── DATA SECTION ──

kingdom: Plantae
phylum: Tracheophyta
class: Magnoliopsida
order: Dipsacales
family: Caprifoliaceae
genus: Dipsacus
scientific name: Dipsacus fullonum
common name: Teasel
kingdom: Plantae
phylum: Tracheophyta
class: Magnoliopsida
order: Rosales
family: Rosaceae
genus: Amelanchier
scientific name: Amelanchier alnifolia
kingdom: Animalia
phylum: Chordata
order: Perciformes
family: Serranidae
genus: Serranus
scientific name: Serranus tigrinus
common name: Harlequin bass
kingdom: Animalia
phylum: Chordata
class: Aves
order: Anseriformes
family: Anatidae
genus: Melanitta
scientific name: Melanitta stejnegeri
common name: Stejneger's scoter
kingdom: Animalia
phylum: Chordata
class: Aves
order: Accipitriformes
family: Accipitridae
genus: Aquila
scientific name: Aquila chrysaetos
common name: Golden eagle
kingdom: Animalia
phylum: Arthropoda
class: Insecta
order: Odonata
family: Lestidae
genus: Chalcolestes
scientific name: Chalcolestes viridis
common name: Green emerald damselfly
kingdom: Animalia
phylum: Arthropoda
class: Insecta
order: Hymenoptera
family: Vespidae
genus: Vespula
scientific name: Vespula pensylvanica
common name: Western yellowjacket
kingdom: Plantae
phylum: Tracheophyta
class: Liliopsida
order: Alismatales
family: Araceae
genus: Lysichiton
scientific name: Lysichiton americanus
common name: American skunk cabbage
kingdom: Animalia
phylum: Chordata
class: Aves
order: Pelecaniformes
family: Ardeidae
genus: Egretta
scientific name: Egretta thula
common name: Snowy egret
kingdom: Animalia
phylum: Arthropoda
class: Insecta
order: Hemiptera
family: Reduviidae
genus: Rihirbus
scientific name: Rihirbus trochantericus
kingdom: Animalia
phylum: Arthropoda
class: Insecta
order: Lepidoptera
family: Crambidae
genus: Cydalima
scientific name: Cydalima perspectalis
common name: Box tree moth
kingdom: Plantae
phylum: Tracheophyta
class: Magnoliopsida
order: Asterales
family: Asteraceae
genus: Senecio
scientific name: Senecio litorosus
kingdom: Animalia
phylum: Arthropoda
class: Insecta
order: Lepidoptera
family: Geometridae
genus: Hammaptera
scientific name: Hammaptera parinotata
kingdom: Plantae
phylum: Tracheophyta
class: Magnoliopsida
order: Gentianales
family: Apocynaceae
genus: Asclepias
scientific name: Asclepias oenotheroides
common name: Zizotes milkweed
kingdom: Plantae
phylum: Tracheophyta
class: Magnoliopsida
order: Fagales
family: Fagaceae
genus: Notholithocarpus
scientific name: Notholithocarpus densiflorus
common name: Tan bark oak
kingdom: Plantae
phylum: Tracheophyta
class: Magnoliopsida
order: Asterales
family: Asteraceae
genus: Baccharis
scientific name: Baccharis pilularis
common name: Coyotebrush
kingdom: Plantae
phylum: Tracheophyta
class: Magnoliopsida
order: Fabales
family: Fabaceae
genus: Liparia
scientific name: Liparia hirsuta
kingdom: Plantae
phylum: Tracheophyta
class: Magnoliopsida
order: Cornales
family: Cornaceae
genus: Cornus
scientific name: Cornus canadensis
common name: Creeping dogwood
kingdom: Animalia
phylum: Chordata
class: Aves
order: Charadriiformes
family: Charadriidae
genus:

───

Reproduce every line of the records above, character for character, without changing anything.

### TASK ANSWER
kingdom: Plantae
phylum: Tracheophyta
class: Magnoliopsida
order: Dipsacales
family: Caprifoliaceae
genus: Dipsacus
scientific name: Dipsacus fullonum
common name: Teasel
kingdom: Plantae
phylum: Tracheophyta
class: Magnoliopsida
order: Rosales
family: Rosaceae
genus: Amelanchier
scientific name: Amelanchier alnifolia
kingdom: Animalia
phylum: Chordata
order: Perciformes
family: Serranidae
genus: Serranus
scientific name: Serranus tigrinus
common name: Harlequin bass
kingdom: Animalia
phylum: Chordata
class: Aves
order: Anseriformes
family: Anatidae
genus: Melanitta
scientific name: Melanitta stejnegeri
common name: Stejneger's scoter
kingdom: Animalia
phylum: Chordata
class: Aves
order: Accipitriformes
family: Accipitridae
genus: Aquila
scientific name: Aquila chrysaetos
common name: Golden eagle
kingdom: Animalia
phylum: Arthropoda
class: Insecta
order: Odonata
family: Lestidae
genus: Chalcolestes
scientific name: Chalcolestes viridis
common name: Green emerald damselfly
kingdom: Animalia
phylum: Arthropoda
class: Insecta
order: Hymenoptera
family: Vespidae
genus: Vespula
scientific name: Vespula pensylvanica
common name: Western yellowjacket
kingdom: Plantae
phylum: Tracheophyta
class: Liliopsida
order: Alismatales
family: Araceae
genus: Lysichiton
scientific name: Lysichiton americanus
common name: American skunk cabbage
kingdom: Animalia
phylum: Chordata
class: Aves
order: Pelecaniformes
family: Ardeidae
genus: Egretta
scientific name: Egretta thula
common name: Snowy egret
kingdom: Animalia
phylum: Arthropoda
class: Insecta
order: Hemiptera
family: Reduviidae
genus: Rihirbus
scientific name: Rihirbus trochantericus
kingdom: Animalia
phylum: Arthropoda
class: Insecta
order: Lepidoptera
family: Crambidae
genus: Cydalima
scientific name: Cydalima perspectalis
common name: Box tree moth
kingdom: Plantae
phylum: Tracheophyta
class: Magnoliopsida
order: Asterales
family: Asteraceae
genus: Senecio
scientific name: Senecio litorosus
kingdom: Animalia
phylum: Arthropoda
class: Insecta
order: Lepidoptera
family: Geometridae
genus: Hammaptera
scientific name: Hammaptera parinotata
kingdom: Plantae
phylum: Tracheophyta
class: Magnoliopsida
order: Gentianales
family: Apocynaceae
genus: Asclepias
scientific name: Asclepias oenotheroides
common name: Zizotes milkweed
kingdom: Plantae
phylum: Tracheophyta
class: Magnoliopsida
order: Fagales
family: Fagaceae
genus: Notholithocarpus
scientific name: Notholithocarpus densiflorus
common name: Tan bark oak
kingdom: Plantae
phylum: Tracheophyta
class: Magnoliopsida
order: Asterales
family: Asteraceae
genus: Baccharis
scientific name: Baccharis pilularis
common name: Coyotebrush
kingdom: Plantae
phylum: Tracheophyta
class: Magnoliopsida
order: Fabales
family: Fabaceae
genus: Liparia
scientific name: Liparia hirsuta
kingdom: Plantae
phylum: Tracheophyta
class: Magnoliopsida
order: Cornales
family: Cornaceae
genus: Cornus
scientific name: Cornus canadensis
common name: Creeping dogwood
kingdom: Animalia
phylum: Chordata
class: Aves
order: Charadriiformes
family: Charadriidae
genus:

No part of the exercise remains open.